You can do this in any of the many ways to provide properties to Spring. A simple way is by setting the environment variable as:

export spring_profiles_include=human-readable-logging

Controlling Log Level

By default logging at INFO level and above are displayed. You can change the logging level by setting yet another Spring property. For example, you can set all things terra to log at debug level by adding this to a property YAML file (such as application.yaml):

logging.level.bio.terra: debug
# Print SQL queries
logging.level.org.springframework.jdbc.core: trace
# Print SQL transactions
logging.level.org.springframework.transaction.interceptor

You can be more precise by putting more of the path in. You can use YAML syntax to include multiple entries, something like (but I did not test this):

logging:
  level:
    bio:
      terra:
        workspace:
          service:
            resource:
              controlled:
                ControlledGcsBucketResource: debug
                ControlledBigQueryDatasetResource: warn

And you can use an environment variable instead of editing a property file.

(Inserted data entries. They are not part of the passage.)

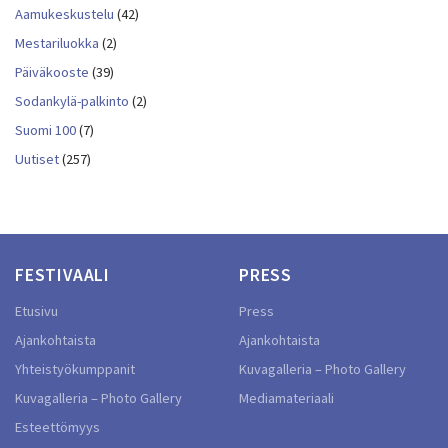
Aamukeskustelu
(42)
Mestariluokka
(2)
Päiväkooste
(39)
Sodankylä-palkinto
(2)
Suomi 100
(7)
Uutiset
(257)
FESTIVAALI
PRESS
Etusivu
Press
Ajankohtaista
Ajankohtaista
Yhteistyökumppanit
Kuvagalleria – Photo Gallery
Kuvagalleria – Photo Gallery
Mediamateriaali
Esteettömyys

If you are also using human readable logging, then you can create the file application-human-readable-logging.yml and put the logging property in there. Spring auto-magically searches for properties files for the active profiles.

Update custom IAM role permissions for GCP projects.

For project level permissions, update CloudSyncRoleMapping. For resource level permissions, update CustomGcpIamRoleMapping.

When the PR with new permissions is merged and released, it will only be applied to the workspace created after the WSM with the new release version. To allow existing workspaces to contains the new permissions, a SAM admin must run the Admin api syncIamRoles endpoint.

For each environment:

  • dry run, check GCP logs to confirm new permissions/GCP projects as expected.
  • wet run.

Tips

  • Check out gdub, it'll save you typing ./gradlew over and over, and also takes care of knowing when you're not in the root directory, so you don't have to figure out the appropriate number of ../s.

  • In IntelliJ, instead of running the local server with bootRun, use the Main Spring Boot configuration shared in the .run directory. This allows you to debug service code while running integration tests or using Swagger UI. To edit it, click on it (in the upper right of the window), and click Edit Configurations.

    • The environment variable GOOGLE_APPLICATION_CREDENTIALS must be set to the path to wsm-sa.json in the config directory. If this variable is missing, you may get a mysterious Oauth2 error when setting up a spending profile (or have other undefined behavior).
    • The Working Directory should be set to the full path to the service directory
    • For readable logs, put human-readable-logging in the Active Profiles field.
    • You can get live-ish reloading of for the local Swagger UI by adding the following override parameter: spring.resources.static-locations:file:src/main/resources/api. It's not true live reloading, you still have to refresh the browser, but at least you don't have to restart the server. Main Run Configuration Dialog
  • To run unit and connected tests with a local DB (which can be helpful for examining DB contents after testing), set the TEST_LOCAL_DB environment variable to point to a local postgres URI, e.g export TEST_LOCAL_DB='postgresql://127.0.0.1:5432'. See above for setting up a local DB.